Sobre um dia ruim

segunda-feira, 4 de janeiro de 2010

Sobre um dia ruim




Aquele não havia sido um dos seus melhores dias, apesar de toda a expectativa da volta à rotina, que, por incrível que pareça, lhe causava saudade. Além dos comentários durante o dia (que ela fingia não entender), tomou a chuva forte do final da tarde a caminho do shopping, onde encontraria a amiga que tanto lhe fazia falta (e que ficou ilhada a alguns bairros dali). Deu uma volta sozinha pelo shopping, tomou um milk shake, aproveitou a viagem para pagar a fatura do cartão. E se arrependeu pelo dinheiro gasto no mês anterior. É que ela julgava ter sido um mau investimento, pelo menos para o propósito ao qual se destinava. Mas ela usaria o vestido em outras ocasiões, sem dúvida.

Esperou a chuva acalmar e foi pra casa, já cansada e derretendo de tanto calor. Inferno de cidade. Até em verdes férias enfrentava o engarrafamento homérico de todos os dias e horários.
Sentou-se de olhos fechados durante cinco minutos antes de subir. A música no rádio era gostosa e a análise estava suspensa naquele mês - para seu alívio.
Começou a se lembrar de coisas. Lembrou-se de novo do vestido preto no armário. Lembrou-se dele. Lembrou-se que havia visto o DVD com o filme favorito dele em uma loja naquela tarde. Emergiam à memória as vezes em que ele lhe havia feito rir com piadas sem graça. Ou quando eles paravam próximos um ao outro, e ela conseguia até sentir o arfar do peito dele em suas costas e o ar dos pulmões na raiz do cabelo. Todas as vezes em que ele discursava e a fazia calar, com os olhos brilhando e o coração batendo nas amígdalas. Quando ele disse que ela sentiria falta das conversas e ela teve certeza de que a única falta seria a dele. Do abraço nos reencontros e despedidas. O sorriso. A presença.
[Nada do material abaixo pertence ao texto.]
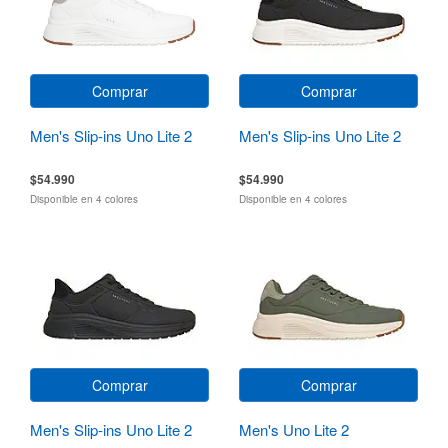
Comprar
Comprar
Men's Slip-ins Uno Lite 2
Men's Slip-ins Uno Lite 2
$54.990
$54.990
Disponible en 4 colores
Disponible en 4 colores
Comprar
Comprar
Men's Slip-ins Uno Lite 2
Men's Uno Lite 2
Ela não tinha idéia de quando teve a sensação de que sua presença não era mais tão agradável a ele, e passou a esquivar-se. Não olhava nos olhos (o contato visual era íntimo e ela acreditava que dizia muito do que ela não queria mais que ele soubesse). Evitava lhe falar quando chegava, quando ia embora. Mantinha o corpo longe quando beijava seu rosto, refutando o abraço. Não conseguia sorrir. Não conseguia mais suspirar. O peito doía e o pescoço ficava tenso. O pensamento vazio.


Ela nunca foi do tipo que gostava muito, e de muitas pessoas. Tinha poucos preciosos, mas quando amava, desconhecia orgulho. Era desse jeito que ela sabia amá-lo. Achava tão injusto não poder ficar perto dele. E sentia-se ridícula por importar-se tanto (e ainda) com alguém que parecia não fazer o mesmo em relação a ela. Não entendia o porquê. Decidiu que iria esquecer. Resolução de ano novo.
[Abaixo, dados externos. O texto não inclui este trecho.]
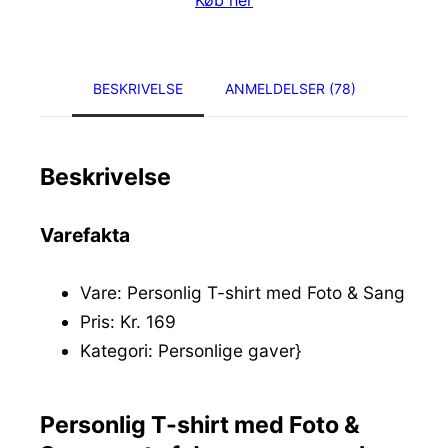
BESKRIVELSE
ANMELDELSER (78)
Beskrivelse
Varefakta
Vare: Personlig T-shirt med Foto & Sang
Pris: Kr. 169
Kategori: Personlige gaver}
Personlig T-shirt med Foto &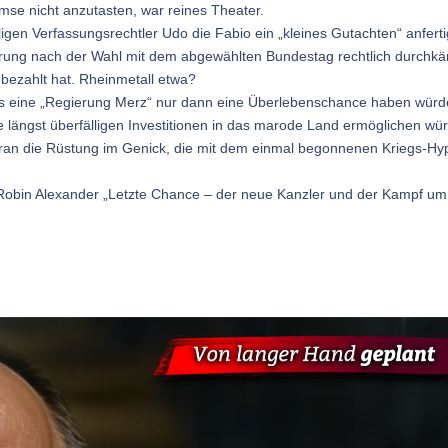
se nicht anzutasten, war reines Theater.
gen Verfassungsrechtler Udo die Fabio ein „kleines Gutachten“ anfert
ung nach der Wahl mit dem abgewählten Bundestag rechtlich durchk
 bezahlt hat. Rheinmetall etwa?
ss eine „Regierung Merz“ nur dann eine Überlebenschance haben würd
längst überfälligen Investitionen in das marode Land ermöglichen wü
voran die Rüstung im Genick, die mit dem einmal begonnenen Kriegs-Hy
 Robin Alexander „Letzte Chance – der neue Kanzler und der Kampf um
Abriu os olhos. Foi até a porta. Colocou a mão na bolsa à procura das chaves e encontrou, embrulhado, o chiclete que ela tinha mascado durante seu último encontro, e estava guardado lá desde então. "Simplesmente porque é assim que a gente faz com a nossa própria existência: não entendemos nada, mas continuamos insistindo". Suspirou. E guardou o chiclete de novo no lugar de onde o havia tirando.